I counted at some point in early 2024: I had fourteen repositories on my GitHub with some amount of real work in them that hadn’t been touched in over six months. A CLI tool for a use case I no longer had. A half-built FastAPI service for an app idea I’d abandoned when someone shipped a better version three weeks after I started. A static site generator I’d been building for myself instead of just using one of the existing ones, because apparently I needed to understand the problem from first principles.
Fourteen. I was proud of most of them when I started. They felt like capability, like proof that I was building things. By the time I counted, they mostly felt like clutter.
The Pattern
I’d start something on a Friday night or a Saturday morning. Usually there was a genuine itch — a tool I actually wanted, a problem I’d run into at work, something that seemed like it had a useful thing at the end of it. I’d get a weekend into it, hit the first real design decision, feel the project get heavy, and then an easier thing would present itself and I’d start that instead.
The easier thing was almost always the fun part of a different project.
I got very good at starting. I got very bad at finishing. And the half-built repositories piled up, each one a small monument to the enthusiasm I’d had about something before the hard part.
What Actually Changed
Nothing dramatic. I just stopped starting new things until the current thing was at a point where I could honestly describe what it did. Not shipped, not done — just functional enough to explain.
That’s a lower bar than “finished.” It still stops you from jumping to the next thing every time the current one gets hard.
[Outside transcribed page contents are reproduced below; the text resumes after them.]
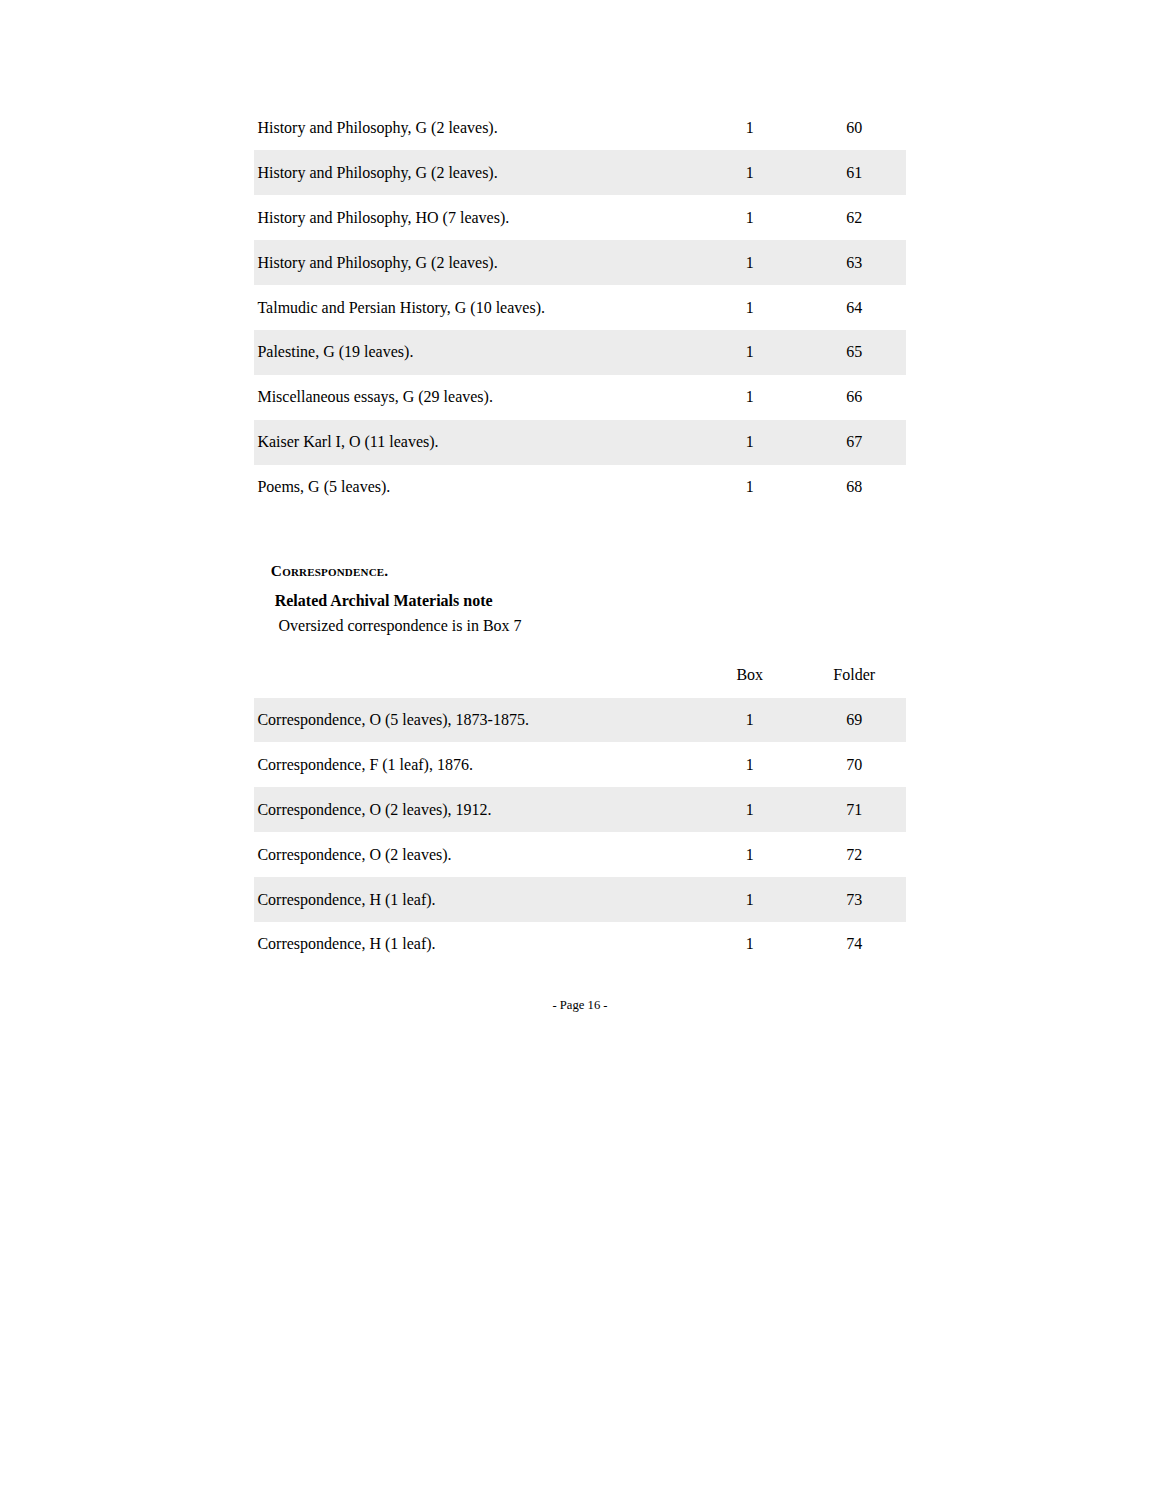| History and Philosophy, G (2 leaves). | 1 | 60 |
| History and Philosophy, G (2 leaves). | 1 | 61 |
| History and Philosophy, HO (7 leaves). | 1 | 62 |
| History and Philosophy, G (2 leaves). | 1 | 63 |
| Talmudic and Persian History, G (10 leaves). | 1 | 64 |
| Palestine, G (19 leaves). | 1 | 65 |
| Miscellaneous essays, G (29 leaves). | 1 | 66 |
| Kaiser Karl I, O (11 leaves). | 1 | 67 |
| Poems, G (5 leaves). | 1 | 68 |
Correspondence.
Related Archival Materials note
Oversized correspondence is in Box 7
| | Box | Folder |
| Correspondence, O (5 leaves), 1873-1875. | 1 | 69 |
| Correspondence, F (1 leaf), 1876. | 1 | 70 |
| Correspondence, O (2 leaves), 1912. | 1 | 71 |
| Correspondence, O (2 leaves). | 1 | 72 |
| Correspondence, H (1 leaf). | 1 | 73 |
| Correspondence, H (1 leaf). | 1 | 74 |
- Page 16 -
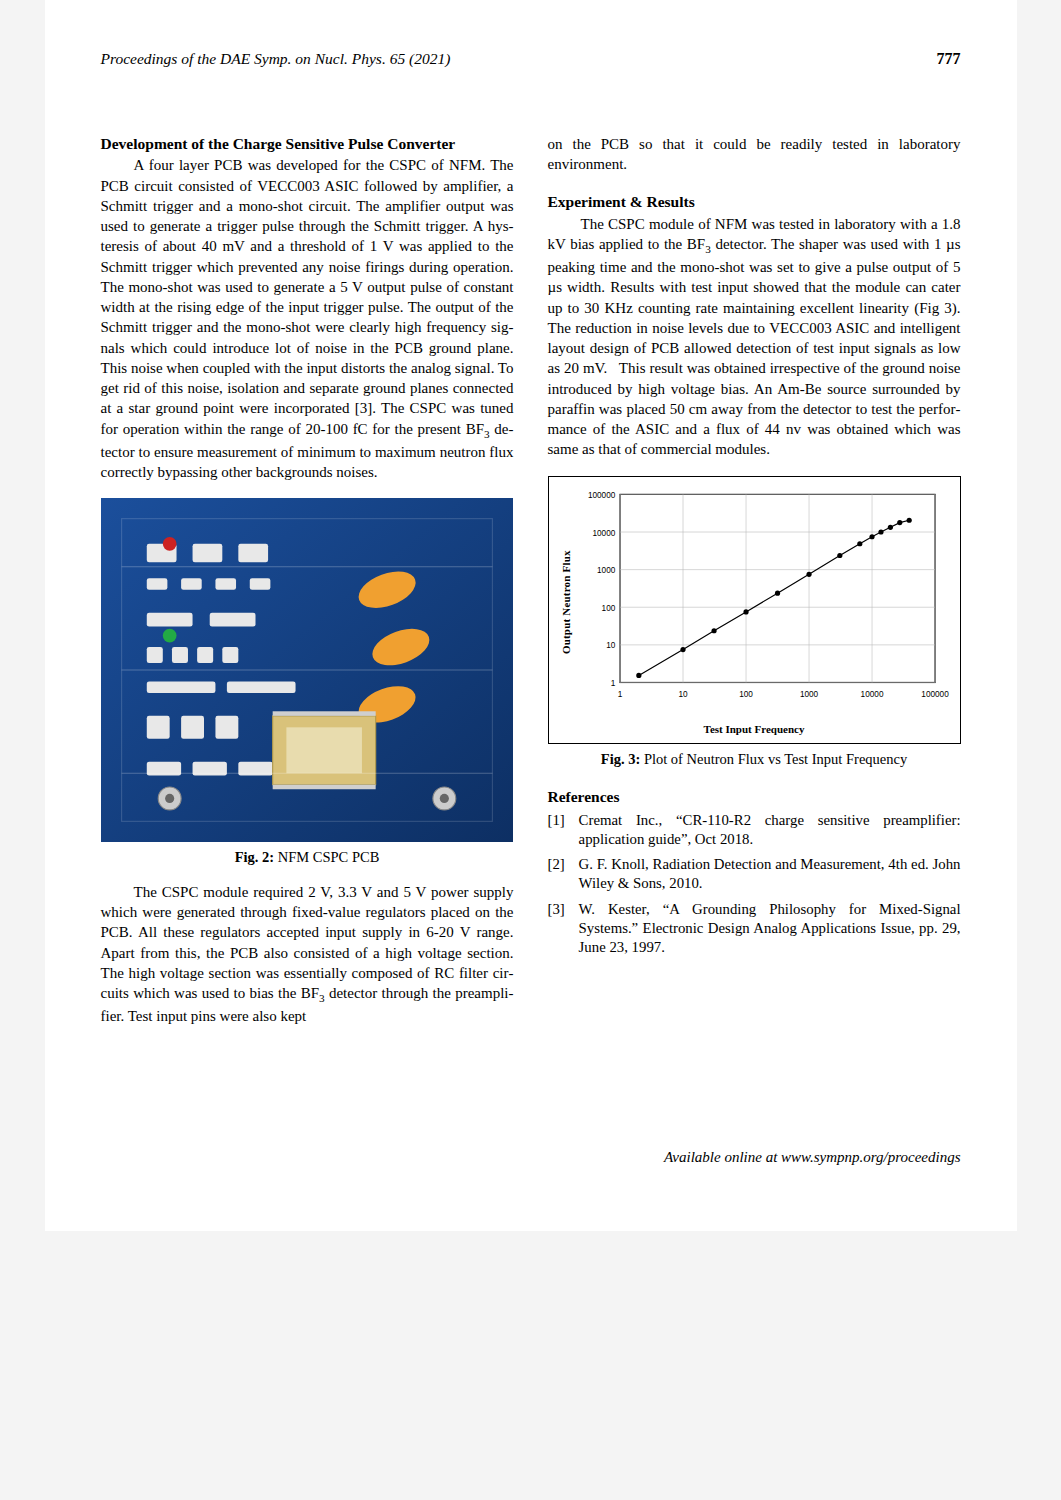Proceedings of the DAE Symp. on Nucl. Phys. 65 (2021)
777
Development of the Charge Sensitive Pulse Converter
A four layer PCB was developed for the CSPC of NFM. The PCB circuit consisted of VECC003 ASIC followed by amplifier, a Schmitt trigger and a mono-shot circuit. The amplifier output was used to generate a trigger pulse through the Schmitt trigger. A hysteresis of about 40 mV and a threshold of 1 V was applied to the Schmitt trigger which prevented any noise firings during operation. The mono-shot was used to generate a 5 V output pulse of constant width at the rising edge of the input trigger pulse. The output of the Schmitt trigger and the mono-shot were clearly high frequency signals which could introduce lot of noise in the PCB ground plane. This noise when coupled with the input distorts the analog signal. To get rid of this noise, isolation and separate ground planes connected at a star ground point were incorporated [3]. The CSPC was tuned for operation within the range of 20-100 fC for the present BF3 detector to ensure measurement of minimum to maximum neutron flux correctly bypassing other backgrounds noises.
Fig. 2: NFM CSPC PCB
The CSPC module required 2 V, 3.3 V and 5 V power supply which were generated through fixed-value regulators placed on the PCB. All these regulators accepted input supply in 6-20 V range. Apart from this, the PCB also consisted of a high voltage section. The high voltage section was essentially composed of RC filter circuits which was used to bias the BF3 detector through the preamplifier. Test input pins were also kept
on the PCB so that it could be readily tested in laboratory environment.
Experiment & Results
The CSPC module of NFM was tested in laboratory with a 1.8 kV bias applied to the BF3 detector. The shaper was used with 1 µs peaking time and the mono-shot was set to give a pulse output of 5 µs width. Results with test input showed that the module can cater up to 30 KHz counting rate maintaining excellent linearity (Fig 3). The reduction in noise levels due to VECC003 ASIC and intelligent layout design of PCB allowed detection of test input signals as low as 20 mV. This result was obtained irrespective of the ground noise introduced by high voltage bias. An Am-Be source surrounded by paraffin was placed 50 cm away from the detector to test the performance of the ASIC and a flux of 44 nv was obtained which was same as that of commercial modules.
Output Neutron Flux
100000 10000 1000 100 10 1 1 10 100 1000 10000 100000
Test Input Frequency
Fig. 3: Plot of Neutron Flux vs Test Input Frequency
References
[1] Cremat Inc., “CR-110-R2 charge sensitive preamplifier: application guide”, Oct 2018.
[2] G. F. Knoll, Radiation Detection and Measurement, 4th ed. John Wiley & Sons, 2010.
[3] W. Kester, “A Grounding Philosophy for Mixed-Signal Systems.” Electronic Design Analog Applications Issue, pp. 29, June 23, 1997.
Available online at www.sympnp.org/proceedings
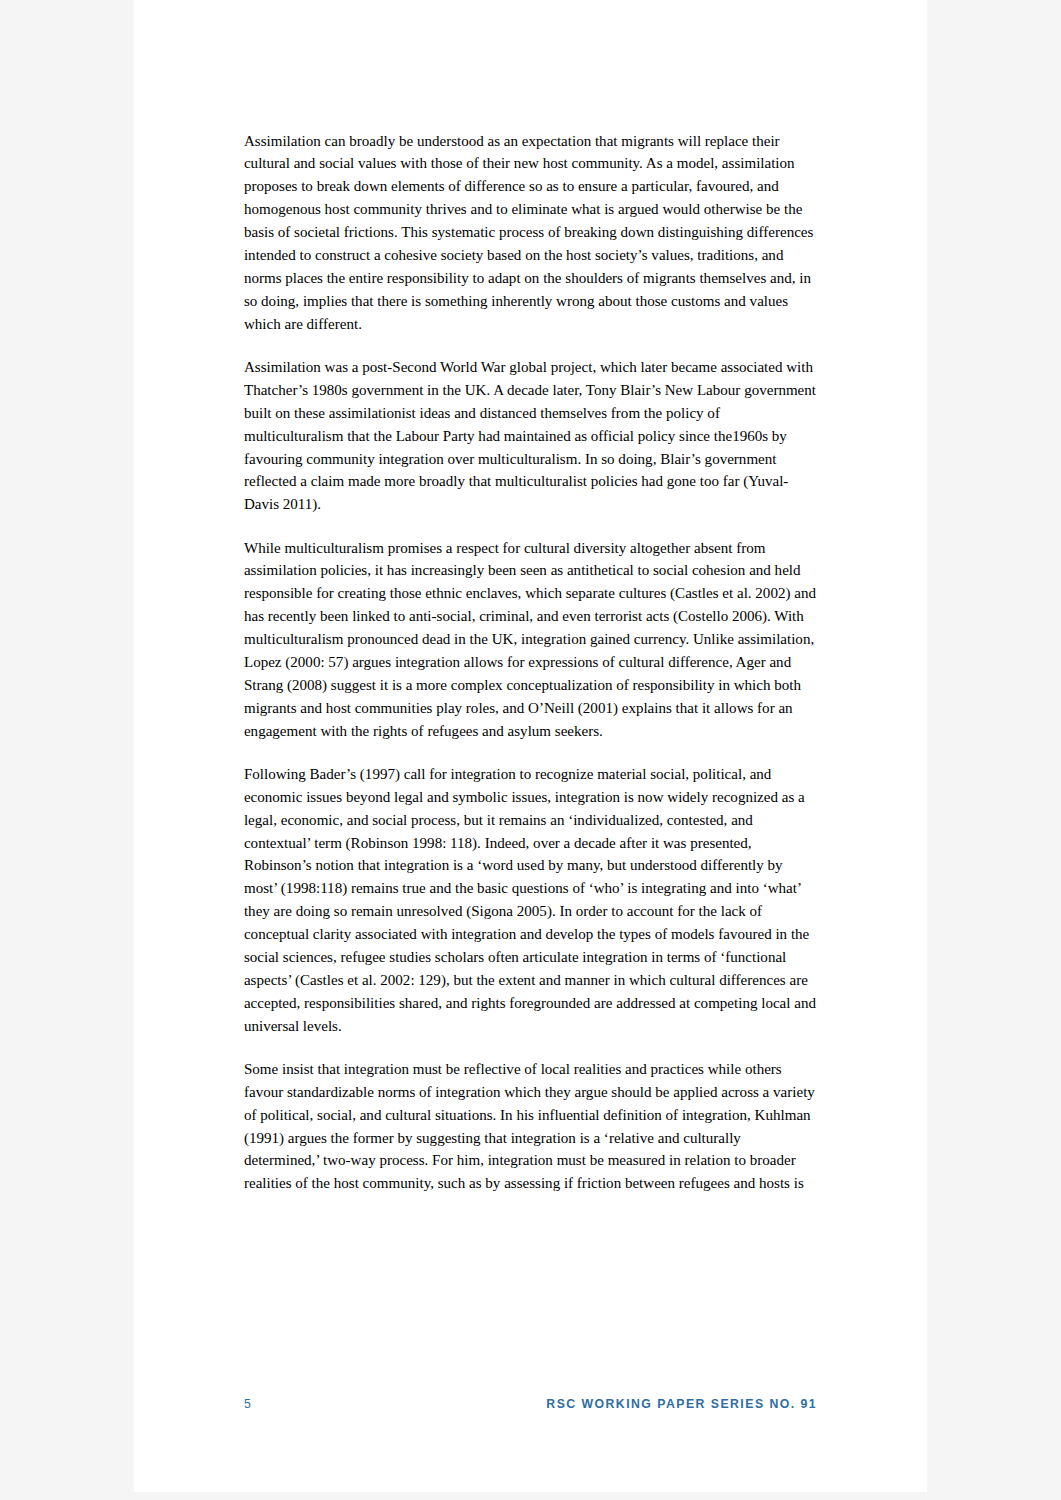Assimilation can broadly be understood as an expectation that migrants will replace their cultural and social values with those of their new host community. As a model, assimilation proposes to break down elements of difference so as to ensure a particular, favoured, and homogenous host community thrives and to eliminate what is argued would otherwise be the basis of societal frictions. This systematic process of breaking down distinguishing differences intended to construct a cohesive society based on the host society’s values, traditions, and norms places the entire responsibility to adapt on the shoulders of migrants themselves and, in so doing, implies that there is something inherently wrong about those customs and values which are different.
Assimilation was a post-Second World War global project, which later became associated with Thatcher’s 1980s government in the UK. A decade later, Tony Blair’s New Labour government built on these assimilationist ideas and distanced themselves from the policy of multiculturalism that the Labour Party had maintained as official policy since the1960s by favouring community integration over multiculturalism. In so doing, Blair’s government reflected a claim made more broadly that multiculturalist policies had gone too far (Yuval-Davis 2011).
While multiculturalism promises a respect for cultural diversity altogether absent from assimilation policies, it has increasingly been seen as antithetical to social cohesion and held responsible for creating those ethnic enclaves, which separate cultures (Castles et al. 2002) and has recently been linked to anti-social, criminal, and even terrorist acts (Costello 2006). With multiculturalism pronounced dead in the UK, integration gained currency. Unlike assimilation, Lopez (2000: 57) argues integration allows for expressions of cultural difference, Ager and Strang (2008) suggest it is a more complex conceptualization of responsibility in which both migrants and host communities play roles, and O’Neill (2001) explains that it allows for an engagement with the rights of refugees and asylum seekers.
Following Bader’s (1997) call for integration to recognize material social, political, and economic issues beyond legal and symbolic issues, integration is now widely recognized as a legal, economic, and social process, but it remains an ‘individualized, contested, and contextual’ term (Robinson 1998: 118). Indeed, over a decade after it was presented, Robinson’s notion that integration is a ‘word used by many, but understood differently by most’ (1998:118) remains true and the basic questions of ‘who’ is integrating and into ‘what’ they are doing so remain unresolved (Sigona 2005). In order to account for the lack of conceptual clarity associated with integration and develop the types of models favoured in the social sciences, refugee studies scholars often articulate integration in terms of ‘functional aspects’ (Castles et al. 2002: 129), but the extent and manner in which cultural differences are accepted, responsibilities shared, and rights foregrounded are addressed at competing local and universal levels.
Some insist that integration must be reflective of local realities and practices while others favour standardizable norms of integration which they argue should be applied across a variety of political, social, and cultural situations. In his influential definition of integration, Kuhlman (1991) argues the former by suggesting that integration is a ‘relative and culturally determined,’ two-way process. For him, integration must be measured in relation to broader realities of the host community, such as by assessing if friction between refugees and hosts is
5 RSC WORKING PAPER SERIES NO. 91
You can’t abandon the FastAPI service until it can actually do the one thing you built it to do. Once it can, you have options: keep going, or park it with a README that explains what it is.
The parking option matters. A repository with a clear README explaining what it is and why you stopped is more useful to future-you than a graveyard of half-typed files.
What I Gave Up
There are things I didn’t start last year because I held myself to this rule. Some of them I’m glad I didn’t start. A few of them I think about occasionally and wonder if they’d have been worth pursuing.
The FOMO on ideas is real. I keep a notes file of things I’d build if I had time — not to manage a backlog, but because writing it down usually makes the idea feel less urgent. Most of them look worse after two weeks in a text file.
What’s Actually Running Now
One personal project that does something I use every week: a small FastAPI service that pulls cycling data from Garmin and posts a summary somewhere I’ll see it. It’s not impressive. It does what I needed it to do and I actually finished it.
This site. Which I’m treating as an ongoing project — writing is the work, the site is the publishing mechanism. Low complexity, low overhead, and the habit of writing is the goal rather than the software.
That’s it. Two things.
On the Guilt
The fourteen abandoned repositories didn’t disappear when I decided to start fewer things. I archived the ones that were clearly never going to be touched. I deleted a few that were embarrassing. Left the ones that still had some plausible future.
But the guilt about them mostly went away, which surprised me. Starting fewer things made the existing things feel less like a mess I was responsible for cleaning up and more like a collection of experiments, some of which worked and some of which didn’t. That reframe happened on its own once I wasn’t adding to the pile.
I don’t think everyone should do this. Some people thrive on parallel exploration and have the follow-through to make it work. I am not that person. I work better on one thing at a time with actual focus on it, and I spent several years ignoring that about myself.